Despite impressive improvements in energy efficiency compared to conventional light sources, LEDs currently convert less than 50% of the power supply into light and dissipate the rest as heat.

Heat is deposited in the LED package by conduction, rather than thermal radiation as in incandescent lamps.

In order to keep the critical junction temperature below a set limit at all times and under all operating conditions, the waste heat generated at the LED junction must be transferred to the ambient air by heat conduction and convection through all elements that make up the heat path.

Localized overheating due to inadequate thermal management will accelerate degradation of the chip and packaging materials, leading to lumen depreciation and shortened lifetime. Therefore, thermal management is one of the most important aspects of LED system design.

Effective thermal management requires a holistic approach that includes regulation of drive current, improved heat dissipation in the thermal path, and the use of thermally stable LEDs and electrical components.


A good optical design improves optical transmission efficiency, maximizes luminaire spacing, supports visual performance, and enhances visual comfort.

The focus of the optical design of a warehouse lighting system is usually to deliver and distribute light precisely and evenly to the intended area with minimal optical loss.

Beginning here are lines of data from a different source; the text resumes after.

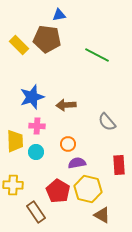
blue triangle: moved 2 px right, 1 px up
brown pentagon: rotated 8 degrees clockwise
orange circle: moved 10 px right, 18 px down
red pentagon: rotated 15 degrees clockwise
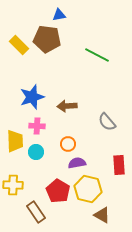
brown arrow: moved 1 px right, 1 px down
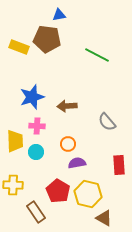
yellow rectangle: moved 2 px down; rotated 24 degrees counterclockwise
yellow hexagon: moved 5 px down
brown triangle: moved 2 px right, 3 px down
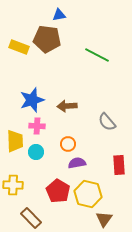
blue star: moved 3 px down
brown rectangle: moved 5 px left, 6 px down; rotated 10 degrees counterclockwise
brown triangle: moved 1 px down; rotated 36 degrees clockwise
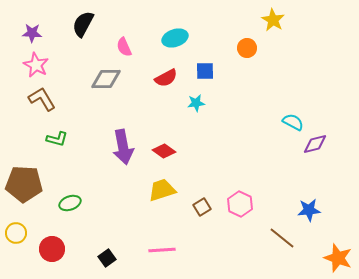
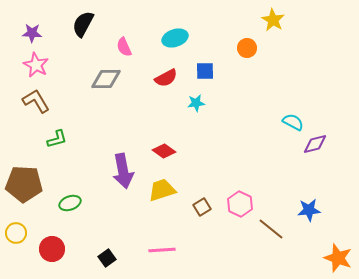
brown L-shape: moved 6 px left, 2 px down
green L-shape: rotated 30 degrees counterclockwise
purple arrow: moved 24 px down
brown line: moved 11 px left, 9 px up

While uniform horizontal illumination is always a minimum requirement for high bay and low bay lighting applications, the importance of vertical illumination should not be overlooked.

In storage areas with shelving systems, providing high vertical illumination to quickly identify the contents of the shelves is a critical requirement.

Efforts should be made to illuminate all visual tasks that occur in the vertical plane, providing highly uniform illumination from top to bottom, along the entire length of the storage aisle.